**GIVEN REQUEST:** Give back every one of the rows below word for word, with each line unchanged.

____________________

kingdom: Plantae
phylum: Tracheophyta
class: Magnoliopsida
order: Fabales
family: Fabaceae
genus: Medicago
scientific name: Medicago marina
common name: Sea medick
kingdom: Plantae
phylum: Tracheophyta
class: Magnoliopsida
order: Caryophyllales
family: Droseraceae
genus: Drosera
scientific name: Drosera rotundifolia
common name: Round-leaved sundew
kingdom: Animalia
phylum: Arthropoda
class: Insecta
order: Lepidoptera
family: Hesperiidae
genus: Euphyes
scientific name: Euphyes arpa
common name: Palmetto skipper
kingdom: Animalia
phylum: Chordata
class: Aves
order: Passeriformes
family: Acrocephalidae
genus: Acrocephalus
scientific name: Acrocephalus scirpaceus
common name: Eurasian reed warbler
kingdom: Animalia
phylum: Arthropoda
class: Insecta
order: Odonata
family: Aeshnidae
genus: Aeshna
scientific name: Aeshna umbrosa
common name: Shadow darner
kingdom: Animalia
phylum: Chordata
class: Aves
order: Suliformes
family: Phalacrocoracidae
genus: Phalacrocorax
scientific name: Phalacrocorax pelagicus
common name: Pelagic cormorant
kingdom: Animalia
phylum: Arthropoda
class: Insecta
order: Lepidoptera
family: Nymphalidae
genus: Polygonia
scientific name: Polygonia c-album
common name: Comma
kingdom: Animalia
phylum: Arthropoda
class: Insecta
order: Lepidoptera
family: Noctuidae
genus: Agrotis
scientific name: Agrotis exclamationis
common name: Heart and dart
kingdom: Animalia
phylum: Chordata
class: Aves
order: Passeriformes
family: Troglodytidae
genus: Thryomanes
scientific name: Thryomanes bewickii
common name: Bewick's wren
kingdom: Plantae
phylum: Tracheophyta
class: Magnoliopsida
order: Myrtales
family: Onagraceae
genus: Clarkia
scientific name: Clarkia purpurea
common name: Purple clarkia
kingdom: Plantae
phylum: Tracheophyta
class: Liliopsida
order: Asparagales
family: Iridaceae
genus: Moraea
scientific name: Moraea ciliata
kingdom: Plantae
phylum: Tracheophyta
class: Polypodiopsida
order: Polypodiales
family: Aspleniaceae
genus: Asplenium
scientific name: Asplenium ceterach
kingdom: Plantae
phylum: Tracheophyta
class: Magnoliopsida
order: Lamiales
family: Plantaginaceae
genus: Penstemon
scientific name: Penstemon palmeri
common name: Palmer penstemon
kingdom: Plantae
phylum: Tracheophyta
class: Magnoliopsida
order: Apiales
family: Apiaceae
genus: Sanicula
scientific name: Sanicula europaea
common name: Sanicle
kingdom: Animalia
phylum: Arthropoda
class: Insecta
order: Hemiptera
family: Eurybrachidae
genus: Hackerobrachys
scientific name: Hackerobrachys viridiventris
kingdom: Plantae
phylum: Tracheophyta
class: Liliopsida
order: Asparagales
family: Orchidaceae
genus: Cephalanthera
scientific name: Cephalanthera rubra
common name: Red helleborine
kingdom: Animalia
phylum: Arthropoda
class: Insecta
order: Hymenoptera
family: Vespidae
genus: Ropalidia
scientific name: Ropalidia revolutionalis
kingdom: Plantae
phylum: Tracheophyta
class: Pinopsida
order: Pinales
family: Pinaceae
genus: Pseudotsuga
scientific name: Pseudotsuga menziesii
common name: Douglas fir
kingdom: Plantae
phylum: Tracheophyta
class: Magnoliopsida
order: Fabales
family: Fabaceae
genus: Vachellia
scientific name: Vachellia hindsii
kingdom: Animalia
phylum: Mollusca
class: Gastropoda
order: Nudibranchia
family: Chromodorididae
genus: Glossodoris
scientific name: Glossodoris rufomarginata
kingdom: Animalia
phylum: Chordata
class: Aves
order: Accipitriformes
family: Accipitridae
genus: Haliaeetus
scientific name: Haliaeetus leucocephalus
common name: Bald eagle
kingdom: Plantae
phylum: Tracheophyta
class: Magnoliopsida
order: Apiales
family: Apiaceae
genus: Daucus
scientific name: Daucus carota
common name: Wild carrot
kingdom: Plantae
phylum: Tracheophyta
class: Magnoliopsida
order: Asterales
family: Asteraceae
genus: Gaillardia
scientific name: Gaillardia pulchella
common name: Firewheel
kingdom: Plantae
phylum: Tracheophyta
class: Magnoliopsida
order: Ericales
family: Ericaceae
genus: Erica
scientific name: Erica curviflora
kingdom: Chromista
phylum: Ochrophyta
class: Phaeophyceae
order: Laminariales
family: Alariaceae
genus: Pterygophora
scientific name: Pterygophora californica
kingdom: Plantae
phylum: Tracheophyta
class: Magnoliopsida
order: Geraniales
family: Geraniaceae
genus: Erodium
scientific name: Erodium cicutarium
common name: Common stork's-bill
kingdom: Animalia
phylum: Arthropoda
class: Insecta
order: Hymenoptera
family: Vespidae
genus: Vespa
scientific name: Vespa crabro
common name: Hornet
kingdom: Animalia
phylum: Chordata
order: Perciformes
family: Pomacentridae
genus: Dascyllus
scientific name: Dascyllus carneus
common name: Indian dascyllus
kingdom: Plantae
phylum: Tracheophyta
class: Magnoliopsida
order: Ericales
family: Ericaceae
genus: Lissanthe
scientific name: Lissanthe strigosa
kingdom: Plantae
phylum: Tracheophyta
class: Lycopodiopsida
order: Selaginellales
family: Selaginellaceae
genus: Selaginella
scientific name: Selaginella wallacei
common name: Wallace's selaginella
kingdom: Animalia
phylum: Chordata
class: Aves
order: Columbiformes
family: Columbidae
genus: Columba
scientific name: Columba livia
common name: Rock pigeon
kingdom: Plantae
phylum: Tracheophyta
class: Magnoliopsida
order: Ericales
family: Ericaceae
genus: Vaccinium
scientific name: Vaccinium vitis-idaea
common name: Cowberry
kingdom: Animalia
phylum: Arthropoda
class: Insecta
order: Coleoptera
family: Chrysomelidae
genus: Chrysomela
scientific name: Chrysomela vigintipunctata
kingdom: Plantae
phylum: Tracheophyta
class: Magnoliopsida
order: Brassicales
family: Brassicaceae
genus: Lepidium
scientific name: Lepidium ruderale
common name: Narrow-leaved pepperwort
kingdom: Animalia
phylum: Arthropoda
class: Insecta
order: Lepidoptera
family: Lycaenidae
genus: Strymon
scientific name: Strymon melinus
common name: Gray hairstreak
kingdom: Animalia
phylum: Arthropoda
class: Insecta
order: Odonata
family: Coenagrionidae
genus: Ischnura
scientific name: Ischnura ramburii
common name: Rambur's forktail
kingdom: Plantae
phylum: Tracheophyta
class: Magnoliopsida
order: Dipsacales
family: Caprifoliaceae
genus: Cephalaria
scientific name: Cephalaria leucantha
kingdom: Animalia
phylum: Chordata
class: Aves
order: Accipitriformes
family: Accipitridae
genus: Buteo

____________________

**EXERCISE RESPONSE:**
kingdom: Plantae
phylum: Tracheophyta
class: Magnoliopsida
order: Fabales
family: Fabaceae
genus: Medicago
scientific name: Medicago marina
common name: Sea medick
kingdom: Plantae
phylum: Tracheophyta
class: Magnoliopsida
order: Caryophyllales
family: Droseraceae
genus: Drosera
scientific name: Drosera rotundifolia
common name: Round-leaved sundew
kingdom: Animalia
phylum: Arthropoda
class: Insecta
order: Lepidoptera
family: Hesperiidae
genus: Euphyes
scientific name: Euphyes arpa
common name: Palmetto skipper
kingdom: Animalia
phylum: Chordata
class: Aves
order: Passeriformes
family: Acrocephalidae
genus: Acrocephalus
scientific name: Acrocephalus scirpaceus
common name: Eurasian reed warbler
kingdom: Animalia
phylum: Arthropoda
class: Insecta
order: Odonata
family: Aeshnidae
genus: Aeshna
scientific name: Aeshna umbrosa
common name: Shadow darner
kingdom: Animalia
phylum: Chordata
class: Aves
order: Suliformes
family: Phalacrocoracidae
genus: Phalacrocorax
scientific name: Phalacrocorax pelagicus
common name: Pelagic cormorant
kingdom: Animalia
phylum: Arthropoda
class: Insecta
order: Lepidoptera
family: Nymphalidae
genus: Polygonia
scientific name: Polygonia c-album
common name: Comma
kingdom: Animalia
phylum: Arthropoda
class: Insecta
order: Lepidoptera
family: Noctuidae
genus: Agrotis
scientific name: Agrotis exclamationis
common name: Heart and dart
kingdom: Animalia
phylum: Chordata
class: Aves
order: Passeriformes
family: Troglodytidae
genus: Thryomanes
scientific name: Thryomanes bewickii
common name: Bewick's wren
kingdom: Plantae
phylum: Tracheophyta
class: Magnoliopsida
order: Myrtales
family: Onagraceae
genus: Clarkia
scientific name: Clarkia purpurea
common name: Purple clarkia
kingdom: Plantae
phylum: Tracheophyta
class: Liliopsida
order: Asparagales
family: Iridaceae
genus: Moraea
scientific name: Moraea ciliata
kingdom: Plantae
phylum: Tracheophyta
class: Polypodiopsida
order: Polypodiales
family: Aspleniaceae
genus: Asplenium
scientific name: Asplenium ceterach
kingdom: Plantae
phylum: Tracheophyta
class: Magnoliopsida
order: Lamiales
family: Plantaginaceae
genus: Penstemon
scientific name: Penstemon palmeri
common name: Palmer penstemon
kingdom: Plantae
phylum: Tracheophyta
class: Magnoliopsida
order: Apiales
family: Apiaceae
genus: Sanicula
scientific name: Sanicula europaea
common name: Sanicle
kingdom: Animalia
phylum: Arthropoda
class: Insecta
order: Hemiptera
family: Eurybrachidae
genus: Hackerobrachys
scientific name: Hackerobrachys viridiventris
kingdom: Plantae
phylum: Tracheophyta
class: Liliopsida
order: Asparagales
family: Orchidaceae
genus: Cephalanthera
scientific name: Cephalanthera rubra
common name: Red helleborine
kingdom: Animalia
phylum: Arthropoda
class: Insecta
order: Hymenoptera
family: Vespidae
genus: Ropalidia
scientific name: Ropalidia revolutionalis
kingdom: Plantae
phylum: Tracheophyta
class: Pinopsida
order: Pinales
family: Pinaceae
genus: Pseudotsuga
scientific name: Pseudotsuga menziesii
common name: Douglas fir
kingdom: Plantae
phylum: Tracheophyta
class: Magnoliopsida
order: Fabales
family: Fabaceae
genus: Vachellia
scientific name: Vachellia hindsii
kingdom: Animalia
phylum: Mollusca
class: Gastropoda
order: Nudibranchia
family: Chromodorididae
genus: Glossodoris
scientific name: Glossodoris rufomarginata
kingdom: Animalia
phylum: Chordata
class: Aves
order: Accipitriformes
family: Accipitridae
genus: Haliaeetus
scientific name: Haliaeetus leucocephalus
common name: Bald eagle
kingdom: Plantae
phylum: Tracheophyta
class: Magnoliopsida
order: Apiales
family: Apiaceae
genus: Daucus
scientific name: Daucus carota
common name: Wild carrot
kingdom: Plantae
phylum: Tracheophyta
class: Magnoliopsida
order: Asterales
family: Asteraceae
genus: Gaillardia
scientific name: Gaillardia pulchella
common name: Firewheel
kingdom: Plantae
phylum: Tracheophyta
class: Magnoliopsida
order: Ericales
family: Ericaceae
genus: Erica
scientific name: Erica curviflora
kingdom: Chromista
phylum: Ochrophyta
class: Phaeophyceae
order: Laminariales
family: Alariaceae
genus: Pterygophora
scientific name: Pterygophora californica
kingdom: Plantae
phylum: Tracheophyta
class: Magnoliopsida
order: Geraniales
family: Geraniaceae
genus: Erodium
scientific name: Erodium cicutarium
common name: Common stork's-bill
kingdom: Animalia
phylum: Arthropoda
class: Insecta
order: Hymenoptera
family: Vespidae
genus: Vespa
scientific name: Vespa crabro
common name: Hornet
kingdom: Animalia
phylum: Chordata
order: Perciformes
family: Pomacentridae
genus: Dascyllus
scientific name: Dascyllus carneus
common name: Indian dascyllus
kingdom: Plantae
phylum: Tracheophyta
class: Magnoliopsida
order: Ericales
family: Ericaceae
genus: Lissanthe
scientific name: Lissanthe strigosa
kingdom: Plantae
phylum: Tracheophyta
class: Lycopodiopsida
order: Selaginellales
family: Selaginellaceae
genus: Selaginella
scientific name: Selaginella wallacei
common name: Wallace's selaginella
kingdom: Animalia
phylum: Chordata
class: Aves
order: Columbiformes
family: Columbidae
genus: Columba
scientific name: Columba livia
common name: Rock pigeon
kingdom: Plantae
phylum: Tracheophyta
class: Magnoliopsida
order: Ericales
family: Ericaceae
genus: Vaccinium
scientific name: Vaccinium vitis-idaea
common name: Cowberry
kingdom: Animalia
phylum: Arthropoda
class: Insecta
order: Coleoptera
family: Chrysomelidae
genus: Chrysomela
scientific name: Chrysomela vigintipunctata
kingdom: Plantae
phylum: Tracheophyta
class: Magnoliopsida
order: Brassicales
family: Brassicaceae
genus: Lepidium
scientific name: Lepidium ruderale
common name: Narrow-leaved pepperwort
kingdom: Animalia
phylum: Arthropoda
class: Insecta
order: Lepidoptera
family: Lycaenidae
genus: Strymon
scientific name: Strymon melinus
common name: Gray hairstreak
kingdom: Animalia
phylum: Arthropoda
class: Insecta
order: Odonata
family: Coenagrionidae
genus: Ischnura
scientific name: Ischnura ramburii
common name: Rambur's forktail
kingdom: Plantae
phylum: Tracheophyta
class: Magnoliopsida
order: Dipsacales
family: Caprifoliaceae
genus: Cephalaria
scientific name: Cephalaria leucantha
kingdom: Animalia
phylum: Chordata
class: Aves
order: Accipitriformes
family: Accipitridae
genus: Buteo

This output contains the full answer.